## PAGE EXCERPT:

☆ ☆ ☆ ☆

October 22, 2004
On September 30, a FAIR action alert urged the Associated Press and Washington Post not to exercise "false balance" in their reporting on the exaggerations and deceptions coming from the major presidential candidates. By straining to include an equal number of Bush and Kerry statements to "fact check," news outlets give the impression that both sides are equally culpable of deceptive rhetoric.
On October 20, the Washington Post put a new spin on that formula by suggesting one candidate has increased his output of inaccurate rhetoric: John Kerry. The Post's Howard Kurtz wrote that "Kerry has pushed the factual envelope less often than the president-- until recently," suggesting that Kerry's deceptions now equal or exceed Bush's.
But the evidence Kurtz presented did not support his charge. He listed four of Bush's exaggerations, including his characterization of Kerry's health plan as "government-run," his claim that Kerry "voted for education reform and now opposes it, " and his repeated use of an out-of-context Kerry quote as proof that Kerry thinks terrorism is merely a "nuisance."
But Kurtz presented only two examples of Kerry pushing the "factual envelope," and neither one makes a convincing case for Kerry's misuse of facts. Kurtz wrote that Kerry plays loose with the facts when he says that Bush "has a plan that cuts Social Security benefits by 30 to 45 percent." Kurtz countered this by noting that Bush, "while favoring allowing younger workers to put part of their benefits in private accounts, has never put forth a plan-- and has vowed that any change would not affect current retirees."

☆ ☆ ☆ ☆

## SUPPLIED RECORDS:
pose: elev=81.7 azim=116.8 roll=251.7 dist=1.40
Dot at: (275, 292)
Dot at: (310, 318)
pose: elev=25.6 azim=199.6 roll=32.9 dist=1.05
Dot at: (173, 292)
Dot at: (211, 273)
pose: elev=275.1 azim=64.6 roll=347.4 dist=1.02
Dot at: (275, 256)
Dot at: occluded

☆ ☆ ☆ ☆

## REQUIREMENTS:
1 - According to the article, on what date did the FAIR action alert urge the Associated Press and Washington Post to avoid "false balance"?
2 - Please print the article from "October 22, 2004" to "or exceed Bush's.".

## THE SOLUTIONS:
1 - September 30.

2 -
October 22, 2004
On September 30, a FAIR action alert urged the Associated Press and Washington Post not to exercise "false balance" in their reporting on the exaggerations and deceptions coming from the major presidential candidates. By straining to include an equal number of Bush and Kerry statements to "fact check," news outlets give the impression that both sides are equally culpable of deceptive rhetoric.
On October 20, the Washington Post put a new spin on that formula by suggesting one candidate has increased his output of inaccurate rhetoric: John Kerry. The Post's Howard Kurtz wrote that "Kerry has pushed the factual envelope less often than the president-- until recently," suggesting that Kerry's deceptions now equal or exceed Bush's.